The net proceeds from any sales under the agreement will depend on the frequency with, and prices at, which the shares are sold to GEM Global Yield. Adit Edtech expects to use the proceeds for working capital and general corporate purposes.
Additionally, upon the initial satisfaction of the conditions, the SPAC will have the right from time to time at its sole discretion during the 36-month period from and after the first day on which the shares are publicly listed, to direct GEM Global Yield to purchase up to a specified maximum amount of shares as set forth in the agreement. The purchase price of the shares that Adit EdTech elects to sell will be 92% of the average daily closing price of the shares during a 30-trading day period starting with the first trading day designated in the notice delivered to GEM Global Yield.

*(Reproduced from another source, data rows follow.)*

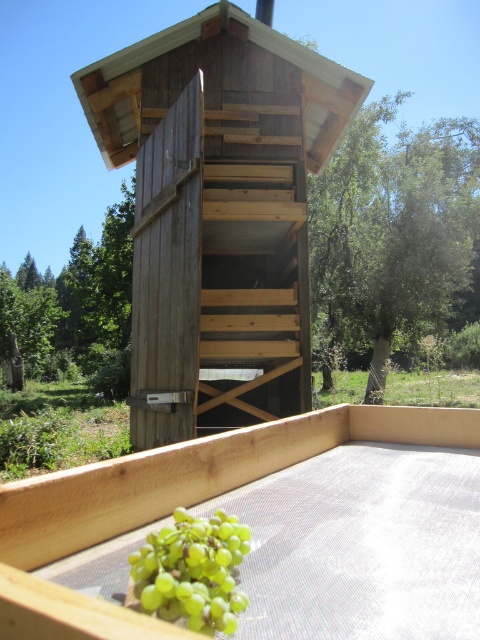
Question: Which object is farther from the camera taking this photo?

Choices:
 (A) wooden hut at center
 (B) green matte grapes at lower center

Answer: (A)

Question: Is wooden hut at center to the right of green matte grapes at lower center from the viewer's perspective?

Choices:
 (A) yes
 (B) no

Answer: (B)

Question: Is wooden hut at center smaller than green matte grapes at lower center?

Choices:
 (A) yes
 (B) no

Answer: (B)

Question: Does wooden hut at center appear on the left side of green matte grapes at lower center?

Choices:
 (A) yes
 (B) no

Answer: (A)

Question: Among these objects, which one is farthest from the camera?

Choices:
 (A) green matte grapes at lower center
 (B) wooden hut at center

Answer: (B)

Question: Which of the following is the farthest from the observer?

Choices:
 (A) (197, 208)
 (B) (180, 557)

Answer: (A)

In connection with the execution of the agreement, Griid has agreed to pay to GEM Global Yield a $4 million commitment fee, payable in shares or cash.
Further, the bitcoin mining company will be obligated to issue to GEM Global Yield a warrant that expires on the third anniversary of its public listing date, to purchase 2% of the total equity interests outstanding immediately after the completion of the merger. This will be done at an exercise price per share equal to the lesser of the closing bid price of the ADEX’s shares on September 9, 2022 and 90% of the closing price of the shares on the public listing date.
Griid will also be obligated to pay a private transaction fee of 1% of the total consideration paid in a private business combination transaction with a counterparty that was introduced to the company by GEM Global Yield or an affiliate in the event that it consummates a transaction in lieu of the merger or any other business combination transaction.
Griid has the right to terminate the agreement at any time, upon 90 trading days’ prior written notice. However, in the event that Griid terminates the agreement prior to any public listing and completes a public listing within the two-year period following a termination, then it will be obligated to issue the warrant to the purchaser.
Adit EdTech announced this $3.3 billion transaction with Griid last year on November 30, 2021. The New York-based company operates three bitcoin mining operations in the US powered by an electricity mix that is 70% carbon-free.